Welcome to Tesla Motors Club
Discuss Tesla's Model S, Model 3, Model X, Model Y, Cybertruck, Roadster and More.
Register

Has anyone tried to use Vicarious’ Recursive Cortical Network for 3D computer vision?

This site may earn commission on affiliate links.
I’m flummoxed by a recent discovery. The AI/robotics startup Vicarious (in which Elon is an investor, along with Jeff Bezos and Mark Zuckerberg) has developed a new neural network architecture they call a Recursive Cortical Network (RCN). Vicarious used its RCN to solve CAPTCHAs with the same accuracy as a Google DeepMind convolutional neural network. Here’s the kicker: the RCN was trained on only 260 examples, versus 2.3 million for the ConvNet. So that’s a ~900,000% improvement in training data efficiency. Holy $%!&.

You can read about the RCN solving CAPTCHAs in Vicarious’ blog post on the matter, or you can read their paper in the journal Science, if you happen to have access. Vicarious also has a reference implementation of its RCN up on GitHub.

So, the RCN has achieved state-of-the-art accuracy on optical character recognition with ~900,000% higher training data efficiency. Here’s my question: has anyone tried to adapt Vicarious’ RCN for 3D computer vision?

I’m a lay enthusiast and CS 101 dropout, not a computer scientist or software engineer. So I don’t have the ability to try this myself, or even the knowledge to say whether it would feasible to try using the code Vicarious has made available on GitHub. So apologies if this is a misconceived question.

But if I have not exceeded my depth here, this seems like such an exciting experiment. If the RCN can match the accuracy of state-of-the-art ConvNets not just on character recognition, but on object detection in a 3D environment, and do so after being trained on ~0.011% as many examples, imagine the possibilities. Imagine training the vision neural networks for an autonomous car on video from 500 miles of driving, and achieving the same object detection accuracy as Waymo’s neural nets after 5 million miles.

* * * * *

• **REQUIRED TASKS**
a: In the forum post on Vicarious' RCN, why does the writer say they can't try adapting the RCN for 3D computer vision themselves?
b: Please list every vehicle named in the site's tagline at the top of the forum post on Vicarious' RCN.
c: Reproduce the part of the forum post on Vicarious' RCN starting at "So, the RCN" and ending at "RCN for 3D computer vision?".

• **DATA BLOCK**
* * * * *

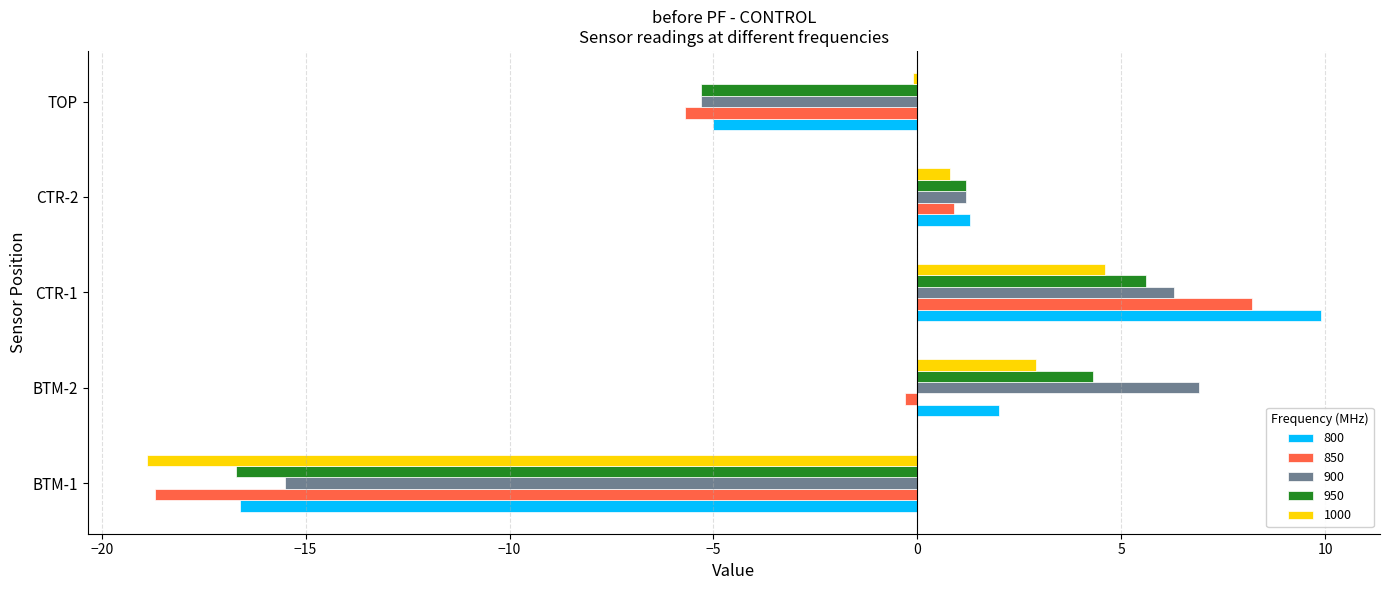

What is the smallest value displayed?

-18.9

* * * * *

• **RESPONSES TO THE TASKS**
a: The writer is a lay enthusiast and CS 101 dropout, not a computer scientist or software engineer. So they lack the ability to try it and even the knowledge to say whether it would be feasible with the code Vicarious has put on GitHub.

b:
- Model S
- Model 3
- Model X
- Model Y
- Cybertruck
- Roadster

c:
So, the RCN has achieved state-of-the-art accuracy on optical character recognition with ~900,000% higher training data efficiency. Here’s my question: has anyone tried to adapt Vicarious’ RCN for 3D computer vision?